Table 1.
Glossary of Terms Relating to Viscoelasticity.
| Term | Definition/explanation |
|---|---|
| Elastic/elasticity | Tendency of a solid material to return to its original shape after being deformed. A material’s elasticity is described by a stress–strain curve |
| Elastic modulus (λ) | Defined as stress divided by strain—number that describes the resistance of a material to being deformed elastically. There are several types of elastic modulus, relating to the application of different forces (eg, shear modulus [G or µ], Young modulus [E]). Young modulus, which relates to tensile or compressive stress (ie, opposing forces along one axis), is sometimes referred to as “elastic modulus.” |
| Hysteresis | Difference between stress–strain curves as a material is being unloaded versus loaded. Consider an elastic band being first loaded then unloaded: during unloading, a given force produces a slightly longer length compared to that observed while the elastic band was being loaded. The effect becomes more pronounced if loading and unloading are done rapidly |
| Linear viscoelasticity | Rate of change in strain (strain rate) increases linearly with stress |
| Phase lag (δ) | Extent to which strain lags behind stress when the stress is oscillatory.
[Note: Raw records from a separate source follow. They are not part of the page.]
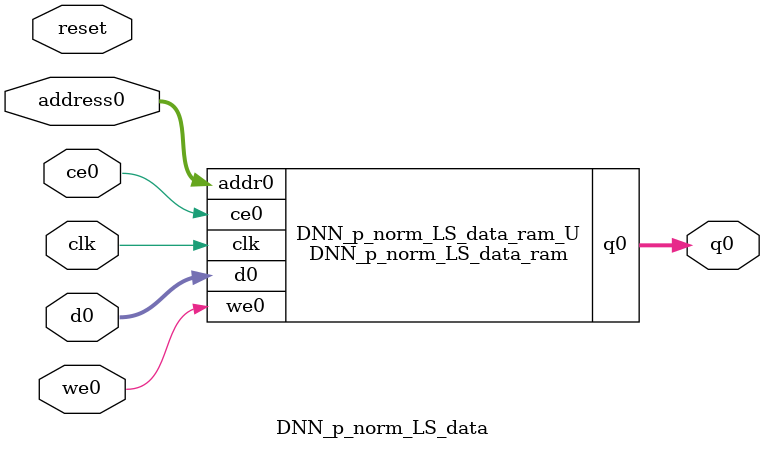
<source format=v>
`timescale 1 ns / 1 ps
module DNN_p_norm_LS_data_ram (addr0, ce0, d0, we0, q0,  clk);

parameter DWIDTH = 32;
parameter AWIDTH = 7;
parameter MEM_SIZE = 104;

input[AWIDTH-1:0] addr0;
input ce0;
input[DWIDTH-1:0] d0;
input we0;
output reg[DWIDTH-1:0] q0;
input clk;

(* ram_style = "block" *)reg [DWIDTH-1:0] ram[0:MEM_SIZE-1];




always @(posedge clk)  
begin 
    if (ce0) 
    begin
        if (we0) 
        begin 
            ram[addr0] <= d0; 
        end 
        q0 <= ram[addr0];
    end
end


endmodule

`timescale 1 ns / 1 ps
module DNN_p_norm_LS_data(
    reset,
    clk,
    address0,
    ce0,
    we0,
    d0,
    q0);

parameter DataWidth = 32'd32;
parameter AddressRange = 32'd104;
parameter AddressWidth = 32'd7;
input reset;
input clk;
input[AddressWidth - 1:0] address0;
input ce0;
input we0;
input[DataWidth - 1:0] d0;
output[DataWidth - 1:0] q0;



DNN_p_norm_LS_data_ram DNN_p_norm_LS_data_ram_U(
    .clk( clk ),
    .addr0( address0 ),
    .ce0( ce0 ),
    .we0( we0 ),
    .d0( d0 ),
    .q0( q0 ));

endmodule


</source>
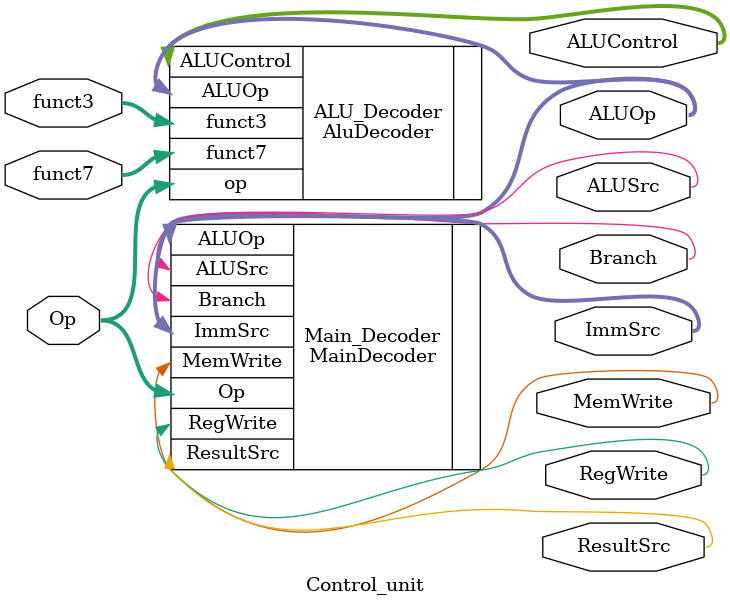
<source format=v>
module Control_unit(

    input [6:0]Op,funct7,
    input [2:0]funct3,
    output RegWrite,ALUSrc,MemWrite,ResultSrc,Branch,
    output [1:0]ImmSrc,
    output [2:0]ALUControl,

    output [1:0]ALUOp);

    MainDecoder Main_Decoder(
                .Op(Op),
                .RegWrite(RegWrite),
                .ImmSrc(ImmSrc),
                .MemWrite(MemWrite),
                .ResultSrc(ResultSrc),
                .Branch(Branch),
                .ALUSrc(ALUSrc),
                .ALUOp(ALUOp)
    );

    AluDecoder ALU_Decoder(
                            .ALUOp(ALUOp),
                            .funct3(funct3),
                            .funct7(funct7),
                            .op(Op),
                            .ALUControl(ALUControl)
    );


endmodule
</source>
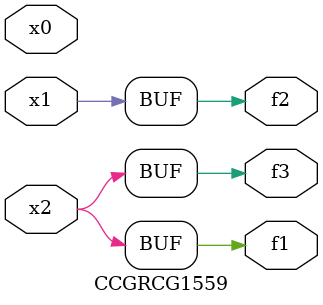
<source format=v>
module CCGRCG1559(
	input x0, x1, x2,
	output f1, f2, f3
);
	assign f1 = x2;
	assign f2 = x1;
	assign f3 = x2;
endmodule

</source>
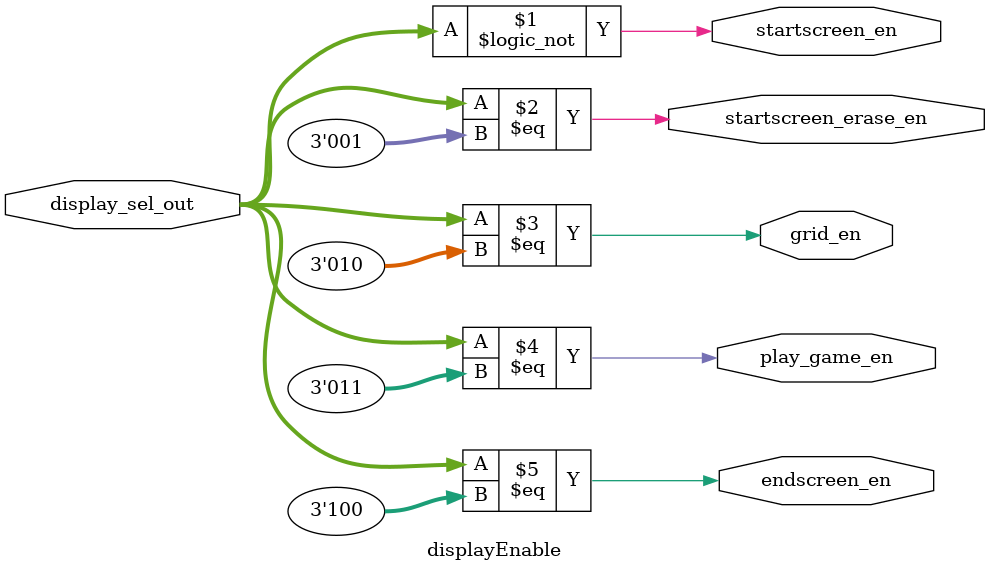
<source format=v>
module selectDisplay(clk, resetn, enable, input_key, startscreen_done, grid_done, game_done, display_sel_out);
	input 			clk, resetn, enable, input_key; 		//input_key used to start game / restart game 
	input			startscreen_done, grid_done, game_done;		//flags to signal that drawing has finished
	reg		[2:0]	current_state, next_state; 			//3 bits since there are 5 states
	output	reg	[2:0]	display_sel_out;

	//5 states
	localparam	STARTSCREEN		= 3'd0,
			STARTSCREEN_ERASE	= 3'd1,
			DRAW_GRID		= 3'd2,
			PLAY_GAME		= 3'd3,
			ENDSCREEN		= 3'd4;

	//State Table
	always@(*)
	begin: state_table
		case (current_state)
			STARTSCREEN:		next_state = input_key ? STARTSCREEN_ERASE : STARTSCREEN; //if input_key == true then STARTSCREEN_ERASE, else: STARTSCREEN
			STARTSCREEN_ERASE:	next_state = startscreen_done ? DRAW_GRID : STARTSCREEN_ERASE;
			DRAW_GRID:		next_state = grid_done ? PLAY_GAME : DRAW_GRID;
			PLAY_GAME:		next_state = game_done ? ENDSCREEN : PLAY_GAME;
			ENDSCREEN:		next_state = input_key ? STARTSCREEN : ENDSCREEN;
			default: 		next_state = STARTSCREEN;
		endcase
	end

	//State Outputs
	always@(*)
	begin: enable_signals
		case(current_state)
			STARTSCREEN: 		display_sel_out = 3'd0;
			STARTSCREEN_ERASE: 	display_sel_out	= 3'd1;
			DRAW_GRID:		display_sel_out	= 3'd2;
			PLAY_GAME:		display_sel_out = 3'd3;
			ENDSCREEN:		display_sel_out = 3'd4;
			default: display_sel_out = 3'd0;
		endcase
	end

    	always@(posedge clk)
    	begin: state_FFs
        	if(!resetn)
            		current_state <= STARTSCREEN;
        	else
            		current_state <= next_state;
    	end

endmodule

module displayEnable(display_sel_out, startscreen_en, startscreen_erase_en, grid_en, play_game_en, endscreen_en);
	input	[2:0]	display_sel_out;
	output		startscreen_en, startscreen_erase_en, grid_en, play_game_en, endscreen_en;

	assign startscreen_en 		= (display_sel_out[2:0] == 3'd0);
	assign startscreen_erase_en 	= (display_sel_out[2:0] == 3'd1);
	assign grid_en			= (display_sel_out[2:0] == 3'd2);
	assign play_game_en		= (display_sel_out[2:0] == 3'd3);
	assign endscreen_en		= (display_sel_out[2:0] == 3'd4);

endmodule


</source>
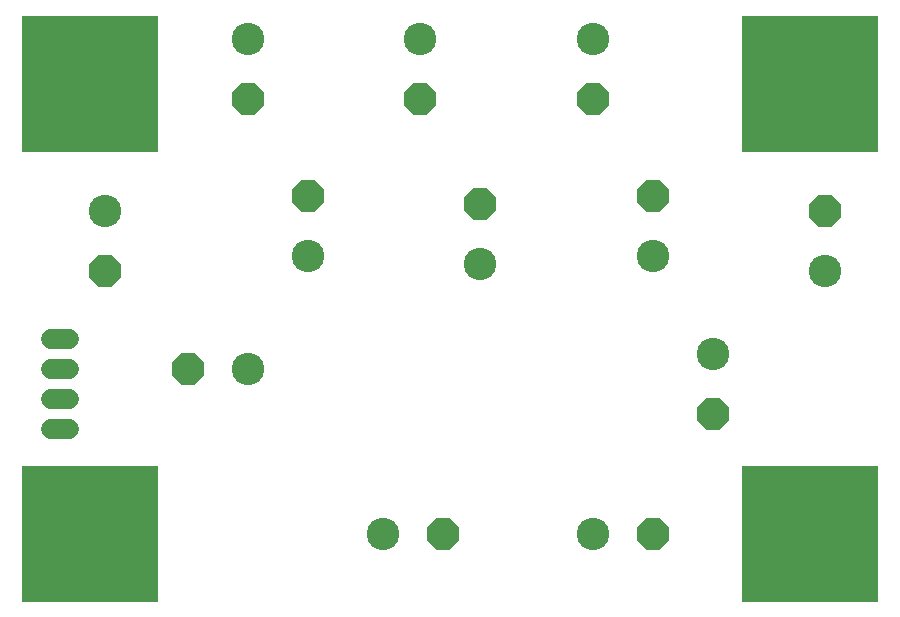
<source format=gbs>
G75*
%MOIN*%
%OFA0B0*%
%FSLAX25Y25*%
%IPPOS*%
%LPD*%
%AMOC8*
5,1,8,0,0,1.08239X$1,22.5*
%
%ADD10C,0.10800*%
%ADD11OC8,0.10800*%
%ADD12C,0.06800*%
%ADD13R,0.45800X0.45800*%
D10*
X0124800Y0037830D03*
X0194800Y0037830D03*
X0234800Y0097830D03*
X0272300Y0125330D03*
X0214800Y0130330D03*
X0157300Y0127830D03*
X0099800Y0130330D03*
X0079800Y0092830D03*
X0032300Y0145330D03*
X0079800Y0202830D03*
X0137300Y0202830D03*
X0194800Y0202830D03*
D11*
X0194800Y0182830D03*
X0214800Y0150330D03*
X0157300Y0147830D03*
X0137300Y0182830D03*
X0099800Y0150330D03*
X0079800Y0182830D03*
X0032300Y0125330D03*
X0059800Y0092830D03*
X0144800Y0037830D03*
X0214800Y0037830D03*
X0234800Y0077830D03*
X0272300Y0145330D03*
D12*
X0020300Y0102830D02*
X0014300Y0102830D01*
X0014300Y0092830D02*
X0020300Y0092830D01*
X0020300Y0082830D02*
X0014300Y0082830D01*
X0014300Y0072830D02*
X0020300Y0072830D01*
D13*
X0027300Y0037830D03*
X0027300Y0187830D03*
X0267300Y0187830D03*
X0267300Y0037830D03*
M02*

</source>
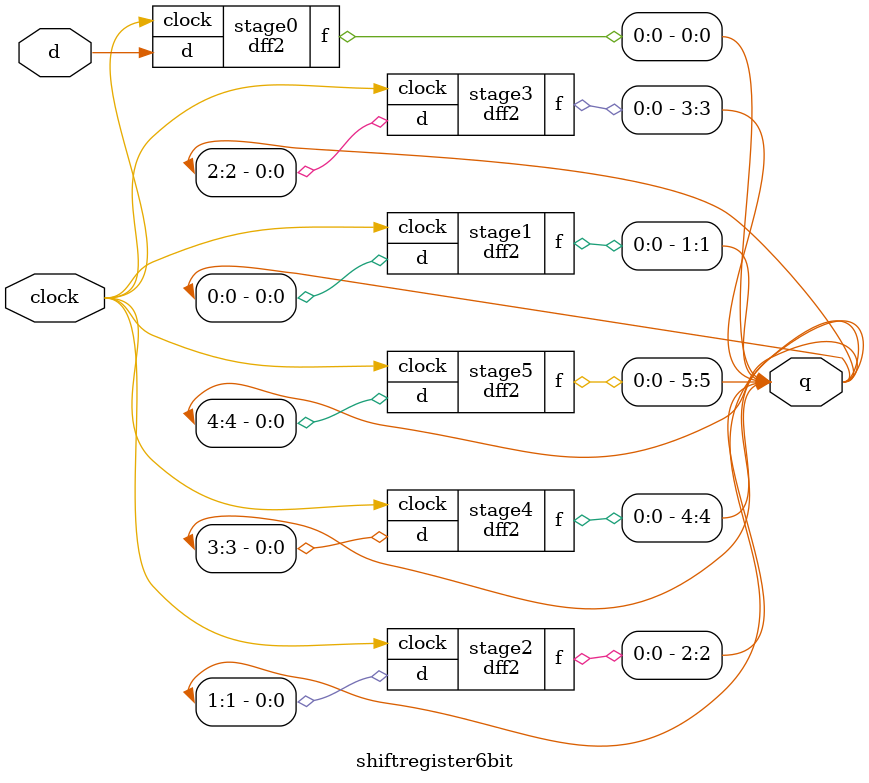
<source format=v>
module dff2(d,clock,f);
input d,clock;                                               
output f;
reg f;
always @ (posedge clock)
f<=d;
endmodule

module shiftregister6bit(d,clock,q);
input d,clock;
output [5:0]q;

dff2 stage0(d,clock,q[0]);
dff2 stage1(q[0],clock,q[1]);
dff2 stage2(q[1],clock,q[2]);
dff2 stage3(q[2],clock,q[3]);
dff2 stage4(q[3],clock,q[4]);
dff2 stage5(q[4],clock,q[5]);
endmodule

</source>
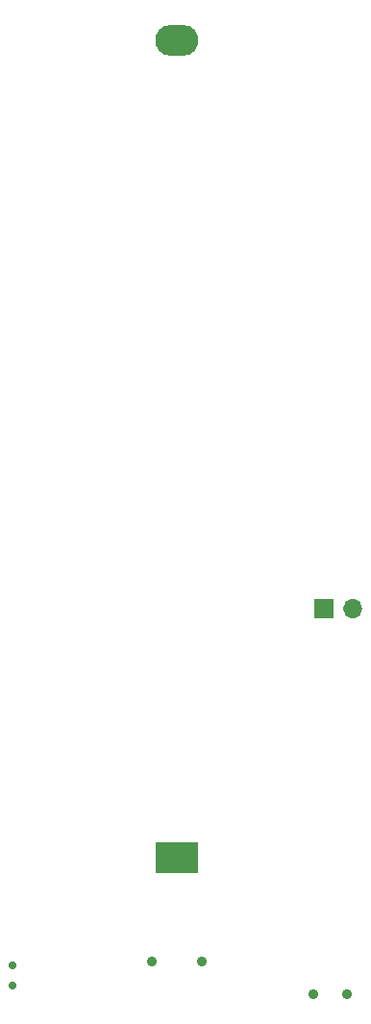
<source format=gbs>
G04 #@! TF.GenerationSoftware,KiCad,Pcbnew,5.1.12-84ad8e8a86~92~ubuntu18.04.1*
G04 #@! TF.CreationDate,2023-10-05T13:55:54+02:00*
G04 #@! TF.ProjectId,acoustic-impact-ball,61636f75-7374-4696-932d-696d70616374,rev?*
G04 #@! TF.SameCoordinates,Original*
G04 #@! TF.FileFunction,Soldermask,Bot*
G04 #@! TF.FilePolarity,Negative*
%FSLAX46Y46*%
G04 Gerber Fmt 4.6, Leading zero omitted, Abs format (unit mm)*
G04 Created by KiCad (PCBNEW 5.1.12-84ad8e8a86~92~ubuntu18.04.1) date 2023-10-05 13:55:54*
%MOMM*%
%LPD*%
G01*
G04 APERTURE LIST*
%ADD10C,0.700000*%
%ADD11R,3.800000X2.700000*%
%ADD12O,3.800000X2.700000*%
%ADD13R,1.700000X1.700000*%
%ADD14O,1.700000X1.700000*%
%ADD15C,0.900000*%
G04 APERTURE END LIST*
D10*
X4572000Y-87260000D03*
X4572000Y-85460000D03*
D11*
X19000000Y-76000000D03*
D12*
X19000000Y-4000000D03*
D13*
X32004000Y-54102000D03*
D14*
X34544000Y-54102000D03*
D15*
X31012000Y-88054000D03*
X34012000Y-88054000D03*
X16800000Y-85184000D03*
X21200000Y-85184000D03*
M02*

</source>
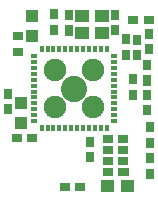
<source format=gtp>
G04 DipTrace 2.4.0.2*
%INSTM32small.gtp*%
%MOIN*%
%ADD21R,0.0394X0.0433*%
%ADD22R,0.0276X0.0354*%
%ADD23R,0.0354X0.0276*%
%ADD24R,0.0354X0.0295*%
%ADD26C,0.0875*%
%ADD27C,0.075*%
%ADD30R,0.0118X0.0217*%
%ADD31R,0.0217X0.0118*%
%ADD36R,0.0472X0.0433*%
%FSLAX44Y44*%
G04*
G70*
G90*
G75*
G01*
%LNTopPaste*%
%LPD*%
G36*
X9344Y7921D2*
X9068D1*
Y8275D1*
X9344D1*
Y7921D1*
G37*
G36*
Y8433D2*
X9068D1*
Y8787D1*
X9344D1*
Y8433D1*
G37*
D21*
X5360Y9587D3*
Y10256D3*
D22*
X6095Y9790D3*
Y10302D3*
D21*
X4998Y7327D3*
Y6657D3*
G36*
X5551Y6313D2*
Y6037D1*
X5196D1*
Y6313D1*
X5551D1*
G37*
G36*
X5039D2*
Y6037D1*
X4685D1*
Y6313D1*
X5039D1*
G37*
G36*
X8777Y4779D2*
Y4385D1*
X8344D1*
Y4779D1*
X8777D1*
G37*
G36*
X8108D2*
Y4385D1*
X7675D1*
Y4779D1*
X8108D1*
G37*
D23*
X8406Y6147D3*
X7894D3*
X8407Y5789D3*
X7895D3*
X8408Y5421D3*
X7896D3*
G36*
X8585Y5177D2*
Y4901D1*
X8231D1*
Y5177D1*
X8585D1*
G37*
G36*
X8073D2*
Y4901D1*
X7719D1*
Y5177D1*
X8073D1*
G37*
D22*
X8496Y9457D3*
Y8945D3*
X8856Y9455D3*
Y8943D3*
X8136Y10274D3*
Y9762D3*
G36*
X6457Y9940D2*
X6733D1*
Y9586D1*
X6457D1*
Y9940D1*
G37*
G36*
Y10452D2*
X6733D1*
Y10098D1*
X6457D1*
Y10452D1*
G37*
D24*
X4888Y9031D3*
Y9582D3*
D23*
X9258Y10108D3*
X8747D3*
D22*
X9263Y9140D3*
Y9652D3*
X9286Y6021D3*
Y6533D3*
X9289Y5495D3*
Y4984D3*
D23*
X6981Y4527D3*
X6469D3*
D22*
X7297Y6040D3*
Y5528D3*
X8740Y7623D3*
Y8135D3*
X4565Y7640D3*
Y7129D3*
X9212Y7091D3*
Y7603D3*
D26*
X6771Y7820D3*
D27*
X7395Y8445D3*
Y7195D3*
X6146Y8445D3*
Y7195D3*
D30*
X7853Y9149D3*
X7656D3*
X7460D3*
X7263D3*
X7066D3*
X6869D3*
X6672D3*
X6475D3*
X6278D3*
X6082D3*
X5885D3*
X5688D3*
D31*
X5442Y8903D3*
Y8706D3*
Y8509D3*
Y8313D3*
Y8116D3*
Y7919D3*
Y7722D3*
Y7525D3*
Y7328D3*
Y7131D3*
Y6935D3*
Y6738D3*
D30*
X5688Y6492D3*
X5885D3*
X6082D3*
X6278D3*
X6475D3*
X6672D3*
X6869D3*
X7066D3*
X7263D3*
X7460D3*
X7656D3*
X7853D3*
D31*
X8099Y6738D3*
Y6935D3*
Y7131D3*
Y7328D3*
Y7525D3*
Y7722D3*
Y7919D3*
Y8116D3*
Y8313D3*
Y8509D3*
Y8706D3*
Y8903D3*
D36*
X7703Y10239D3*
X7033D3*
Y9688D3*
X7703D3*
M02*

</source>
Viscoelastic materials have a phase lag between 0° (value for a purely elastic material; stress and strain in phase) and 90° (purely viscous material). |
| Shear | Application of a force with direction perpendicular to the cross section of a material (eg, material with square cross section: bottom held in place, force applied to the top from left to right) |
| Shear complex dynamic modulus (G*) | Complex dynamic modulus represents the ratio of stress to strain under vibratory conditions. It is calculated from the storage modulus and the loss modulus as follows: G* = G’ + iG’’, where G’ is the shear storage modulus, G’’ is the shear loss modulus and i is the imaginary unit (square root of −1). As well as shear, it can be measured for tension (tensile complex dynamic modulus) or compression. |
| Shear loss modulus (G’’) | A measure of the deformation energy used up by the sample during the shear process. This parameter represents the viscous behavior of the material. As well as shear, it can be measured for tension (tensile loss modulus) or compression |
| Shear modulus/modulus of rigidity (G or µ; denoted by Hartert as ∊) | Defined as shear stress divided by shear strain. It is a type of elastic modulus, specifically for shear stress |
| Shear storage modulus (G’) | A measure of the deformation energy stored by a material during the shear process. This parameter represents the elastic behaviour of the material. As well as shear, it can be measured for tension (tensile storage modulus) or compression |
| Strain (∊) | A measure of the extent to which a material deforms when under stress. Measured as a ratio of the measurement under stress to the measurement at baseline. |
| Stress (σ) | Force per unit area—to study the properties of a material, a force is applied and the extent to which the material deforms is measured |
| Stress–strain curve | Graph showing relationship between stress and strain |
| Tensile | Relating to tension or the application of opposing forces along an axis. The act of stretching an elastic band in a straight line would involve the application of tensile stress |
| Viscoelasticity | Term used to describe materials possessing both elasticity and viscosity. When a stress is applied to a viscoelastic material, molecular rearrangement known as creep occurs. However, when the stress is removed “back stresses” within the material cause it to return to its original form |
| Viscous/viscosity | A measure of resistance to gradual deformation by shear stress or tensile stress. Corresponds to the “thickness” of a fluid—water has low viscosity and honey has higher viscosity |
| Young’s modulus (E) | Defined as tensile stress divided by tensile strain—similar to elastic modulus but specifically for tensile stress |